What to do - Edit the rows below by changing "10kg" to "10 kg" and leaving everything else untouched. Omit the pictures from your answer.
======== Entries supplied
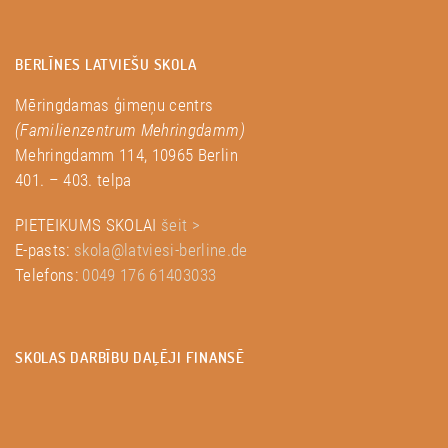
BERLĪNES LATVIEŠU SKOLA
Mēringdamas ģimeņu centrs
(Familienzentrum Mehringdamm)
Mehringdamm 114, 10965 Berlin
401. – 403. telpa
PIETEIKUMS SKOLAI
šeit >
E-pasts:
skola@latviesi-berline.de
Telefons:
0049 176 61403033
SKOLAS DARBĪBU DAĻĒJI FINANSĒ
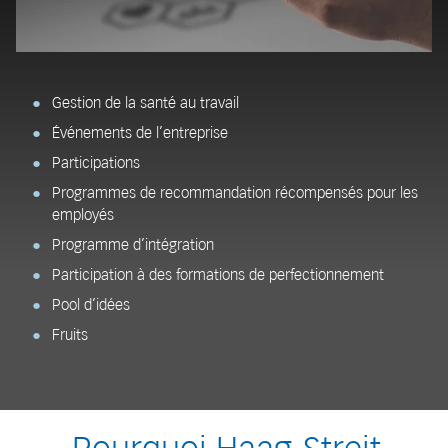
Gestion de la santé au travail
Événements de l’entreprise
Participations
Programmes de recommandation récompensés pour les
employés
Programme d’intégration
Participation à des formations de perfectionnement
Pool d’idées
Fruits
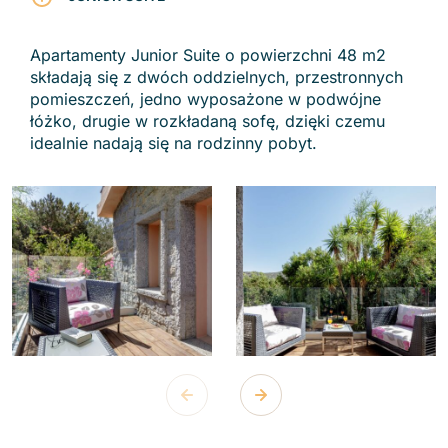
Apartamenty Junior Suite o powierzchni 48 m2
składają się z dwóch oddzielnych, przestronnych
pomieszczeń, jedno wyposażone w podwójne
łóżko, drugie w rozkładaną sofę, dzięki czemu
idealnie nadają się na rodzinny pobyt.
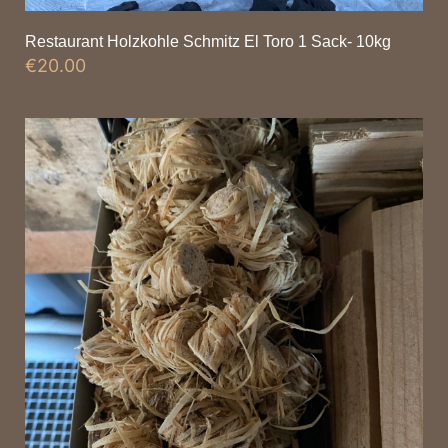
Restaurant Holzkohle Schmitz El Toro 1 Sack- 10kg
€
20.00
================
Task result -
BERLĪNES LATVIEŠU SKOLA
Mēringdamas ģimeņu centrs
(Familienzentrum Mehringdamm)
Mehringdamm 114, 10965 Berlin
401. – 403. telpa
PIETEIKUMS SKOLAI
šeit >
E-pasts:
skola@latviesi-berline.de
Telefons:
0049 176 61403033
SKOLAS DARBĪBU DAĻĒJI FINANSĒ
Gestion de la santé au travail
Événements de l’entreprise
Participations
Programmes de recommandation récompensés pour les
employés
Programme d’intégration
Participation à des formations de perfectionnement
Pool d’idées
Fruits
Apartamenty Junior Suite o powierzchni 48 m2
składają się z dwóch oddzielnych, przestronnych
pomieszczeń, jedno wyposażone w podwójne
łóżko, drugie w rozkładaną sofę, dzięki czemu
idealnie nadają się na rodzinny pobyt.
Restaurant Holzkohle Schmitz El Toro 1 Sack- 10 kg
€
20.00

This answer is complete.